— EXERCISE BRIEF —
Copy the passage below on Youngstown's reputation for corruption word for word, from its first sentence to its last.

— READING PASSAGE —
::::::
A better idea would be to take down all of the signs and replace them with signs that say, “Welcome to Youngstown, where ordinary rules of right and wrong do not apply.”

A 1963 magazine article called Youngstown “Crimetown U.S.A.” Since then, it seems everyone has taken a turn telling similar tales, including The New York Times, The Washington Post, Newsweek, “60 Minutes” and “Nightline.” George Magazine called Youngstown one of the most corrupt cities in America. The New Republic went one better and called Youngstown the most corrupt city in America. Molly Ivins compared Youngstown to Personville, the thoroughly unredeemable town in Dashiell Hammett’s 1928 novel Red Harvest, and U.S. News and World Report compared U.S Rep. Jim Traficant to a character on “The Sopranos.”

Since Traficant went on trial for racketeering, bribery and income tax evasion in the spring of 2001, the glare of the national spotlight has shone on him and his district. People are trying to understand what type of area could spawn a man like Traficant, with his lack of fashion sense and Einstein-influenced hair. They found people who called Traficant an embarrassment to the community, but they also found, even after he’d been convicted, people who said Traficant was silenced because he told it like it was, that he was just a victim of the Washington power structure. They were surprised to find people who still thought of Traficant as the biggest underdog in a city full of them, and went so far as to say that they’d vote for him while he was
in prison.
::::::
— GIVEN DATA —
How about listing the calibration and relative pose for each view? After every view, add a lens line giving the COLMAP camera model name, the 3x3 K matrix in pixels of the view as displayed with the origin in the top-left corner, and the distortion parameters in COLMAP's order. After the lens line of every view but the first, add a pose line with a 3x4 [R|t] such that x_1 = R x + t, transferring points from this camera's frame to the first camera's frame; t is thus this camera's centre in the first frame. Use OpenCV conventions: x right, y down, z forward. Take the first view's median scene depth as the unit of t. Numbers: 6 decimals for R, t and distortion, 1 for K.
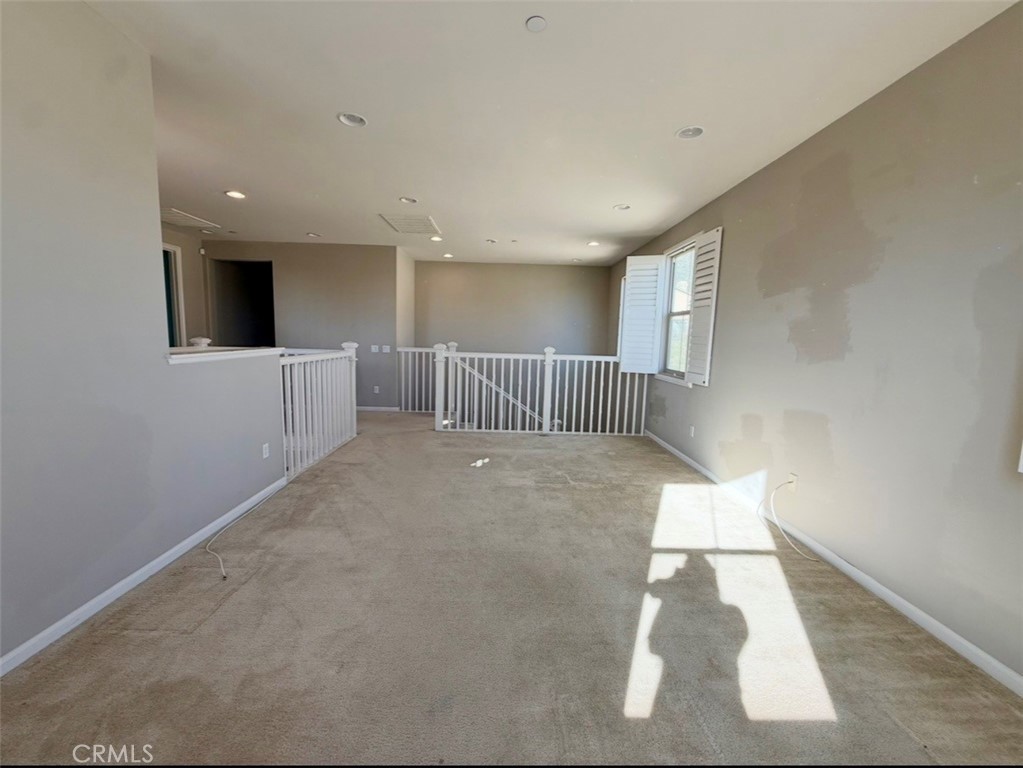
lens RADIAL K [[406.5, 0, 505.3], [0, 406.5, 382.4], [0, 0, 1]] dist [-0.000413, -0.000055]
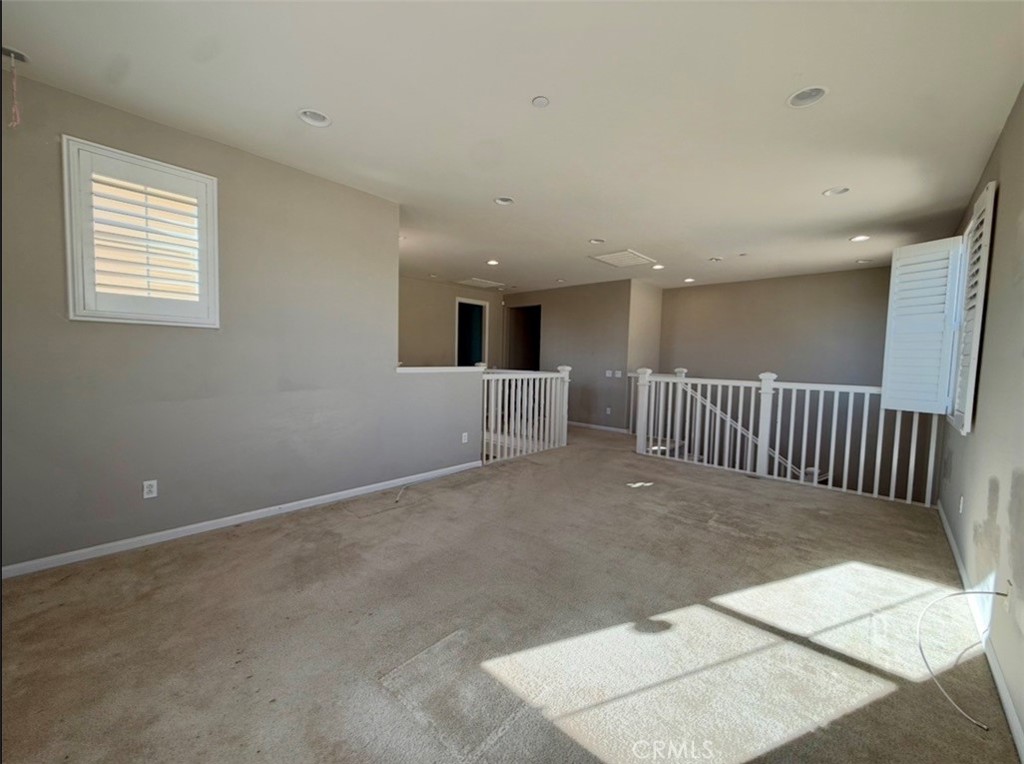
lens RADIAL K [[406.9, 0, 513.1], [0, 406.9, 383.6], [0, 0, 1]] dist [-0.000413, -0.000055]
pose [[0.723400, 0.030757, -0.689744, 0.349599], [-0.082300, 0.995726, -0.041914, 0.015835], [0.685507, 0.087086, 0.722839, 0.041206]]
::::::
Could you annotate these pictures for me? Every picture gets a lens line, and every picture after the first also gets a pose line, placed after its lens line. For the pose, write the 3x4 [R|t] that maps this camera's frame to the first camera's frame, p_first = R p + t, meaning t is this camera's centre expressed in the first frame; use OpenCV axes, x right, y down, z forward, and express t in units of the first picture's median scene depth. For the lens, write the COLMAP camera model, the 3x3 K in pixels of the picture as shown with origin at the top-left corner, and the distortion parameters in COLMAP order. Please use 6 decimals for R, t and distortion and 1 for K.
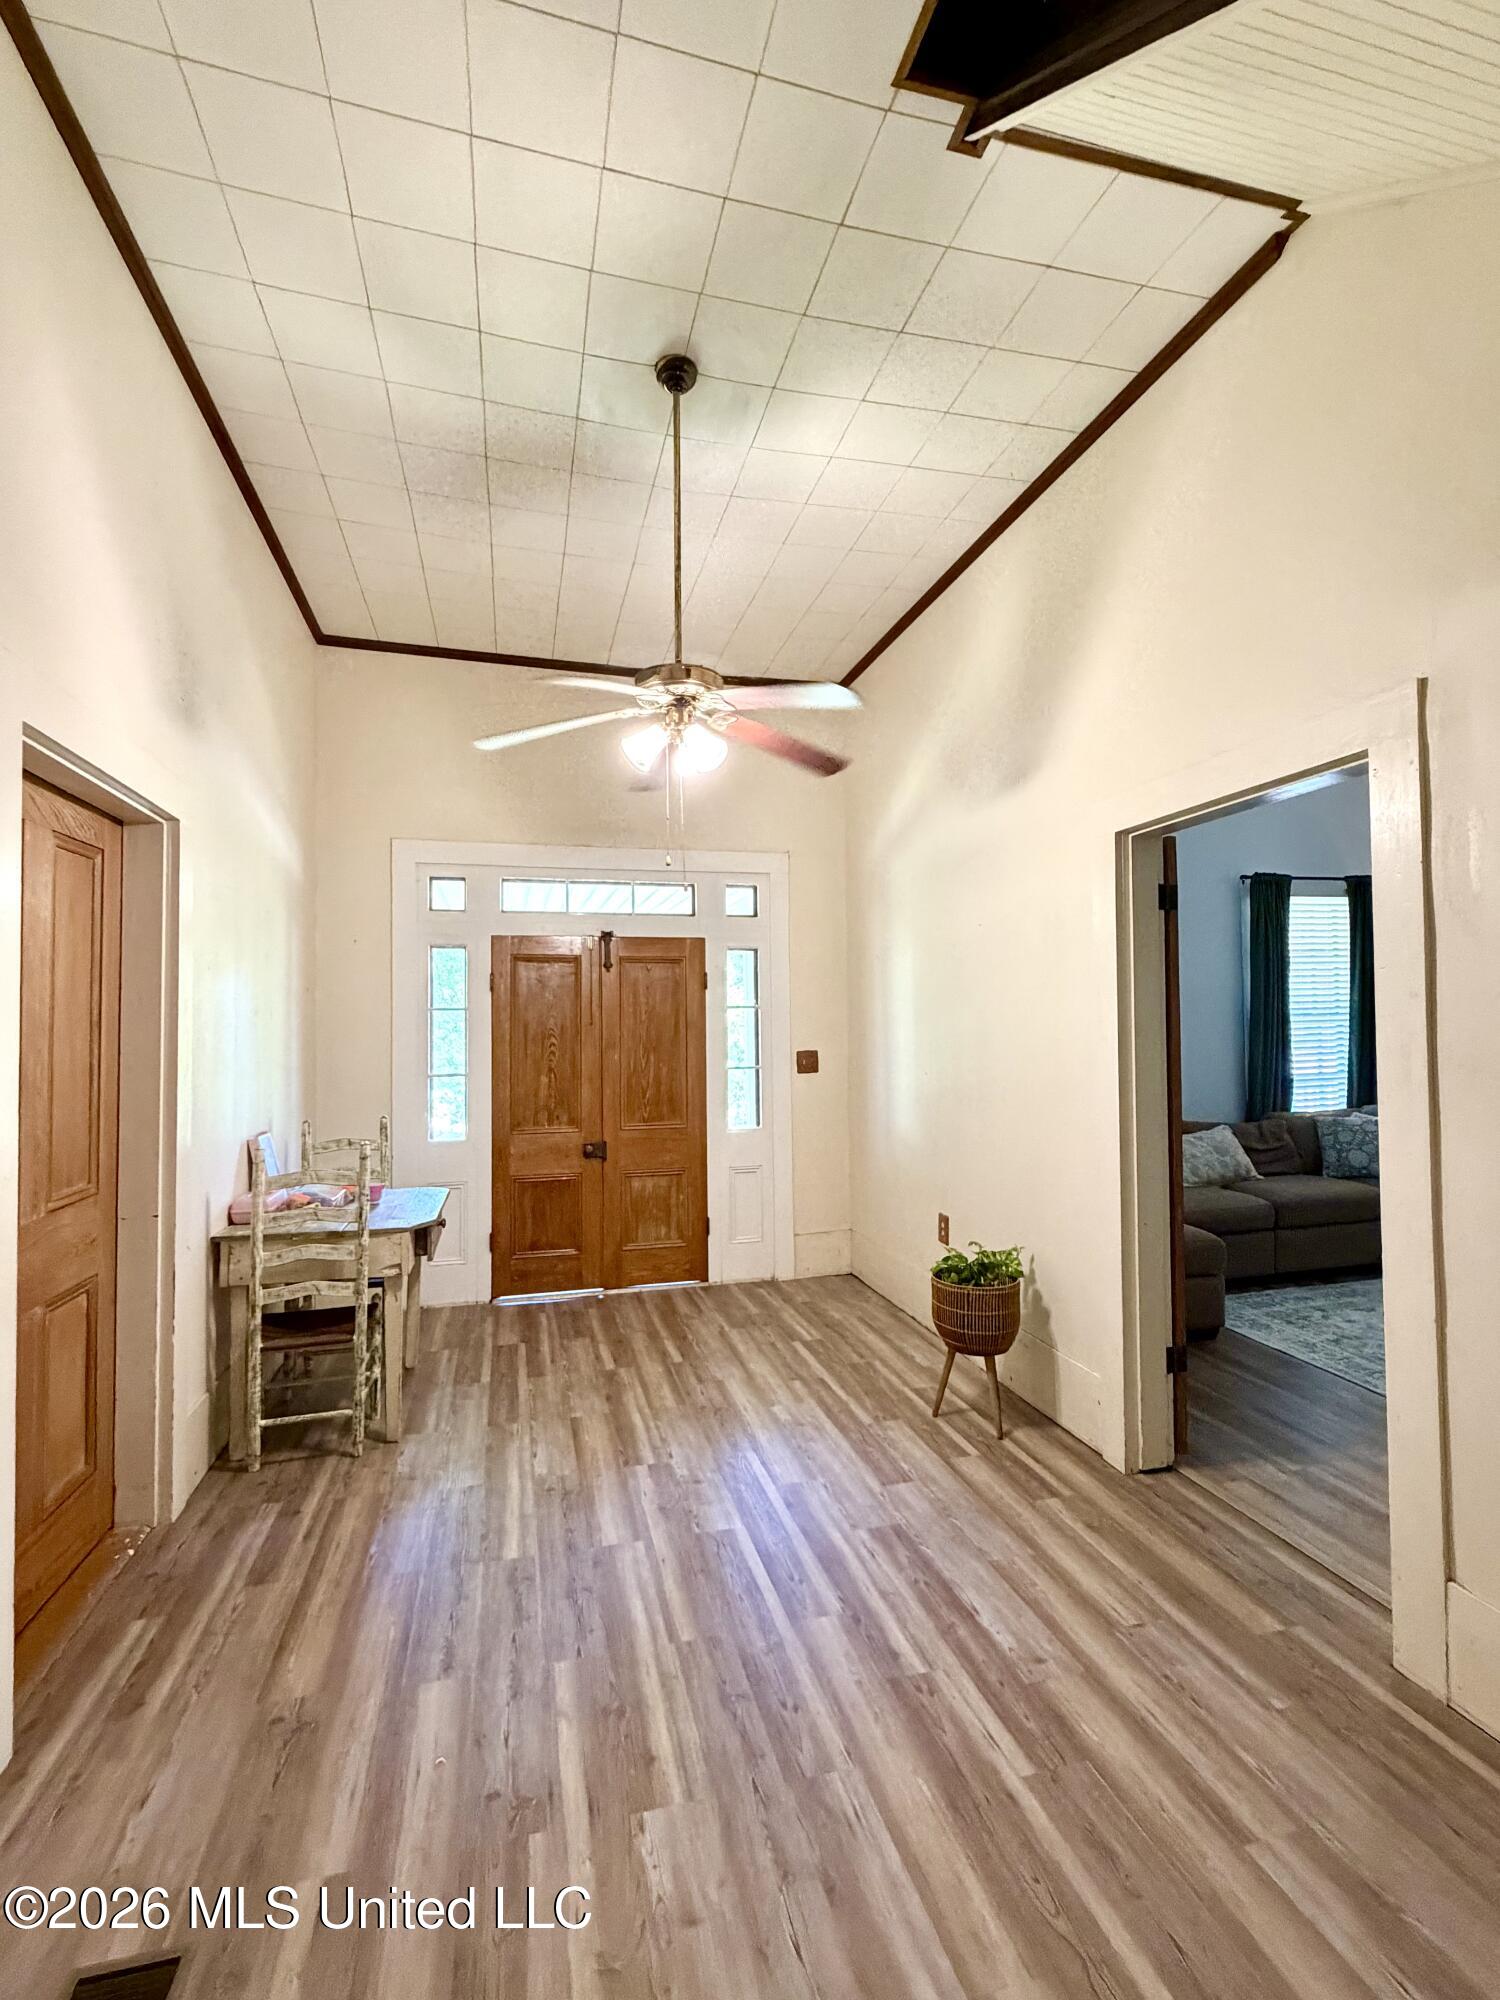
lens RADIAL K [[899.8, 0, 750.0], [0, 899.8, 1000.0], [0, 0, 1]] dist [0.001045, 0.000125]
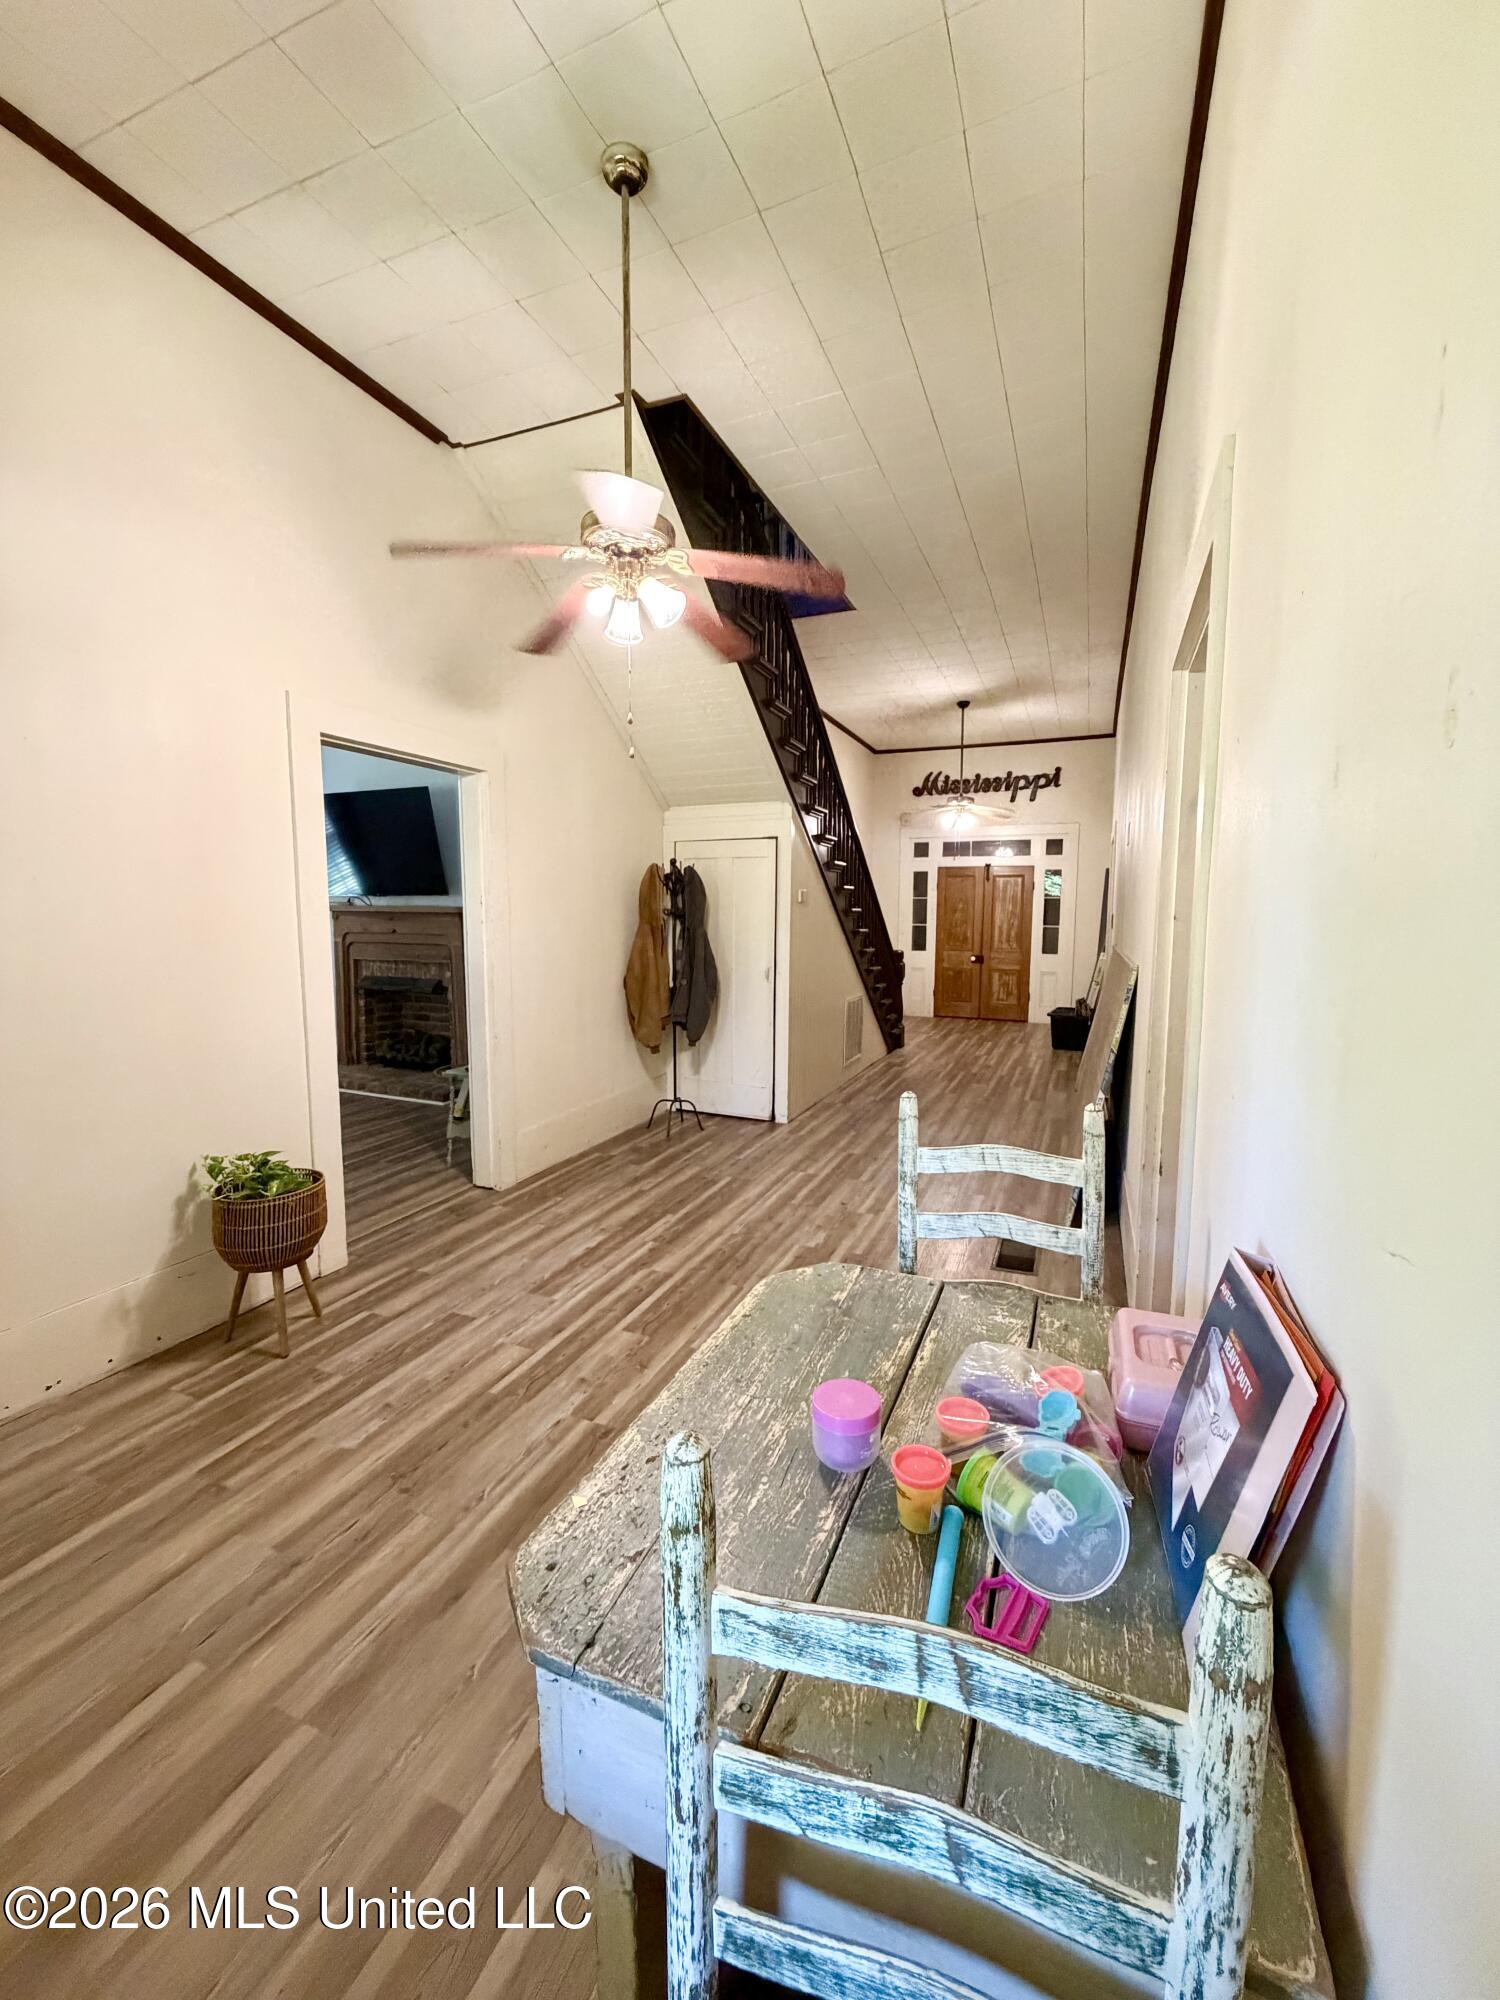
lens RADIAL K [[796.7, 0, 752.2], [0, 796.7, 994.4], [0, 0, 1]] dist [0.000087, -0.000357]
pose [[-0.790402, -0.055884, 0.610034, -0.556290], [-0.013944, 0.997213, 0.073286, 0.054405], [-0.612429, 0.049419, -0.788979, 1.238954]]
::::::
— SOLUTION —
A better idea would be to take down all of the signs and replace them with signs that say, “Welcome to Youngstown, where ordinary rules of right and wrong do not apply.”

A 1963 magazine article called Youngstown “Crimetown U.S.A.” Since then, it seems everyone has taken a turn telling similar tales, including The New York Times, The Washington Post, Newsweek, “60 Minutes” and “Nightline.” George Magazine called Youngstown one of the most corrupt cities in America. The New Republic went one better and called Youngstown the most corrupt city in America. Molly Ivins compared Youngstown to Personville, the thoroughly unredeemable town in Dashiell Hammett’s 1928 novel Red Harvest, and U.S. News and World Report compared U.S Rep. Jim Traficant to a character on “The Sopranos.”

Since Traficant went on trial for racketeering, bribery and income tax evasion in the spring of 2001, the glare of the national spotlight has shone on him and his district. People are trying to understand what type of area could spawn a man like Traficant, with his lack of fashion sense and Einstein-influenced hair. They found people who called Traficant an embarrassment to the community, but they also found, even after he’d been convicted, people who said Traficant was silenced because he told it like it was, that he was just a victim of the Washington power structure. They were surprised to find people who still thought of Traficant as the biggest underdog in a city full of them, and went so far as to say that they’d vote for him while he was
in prison.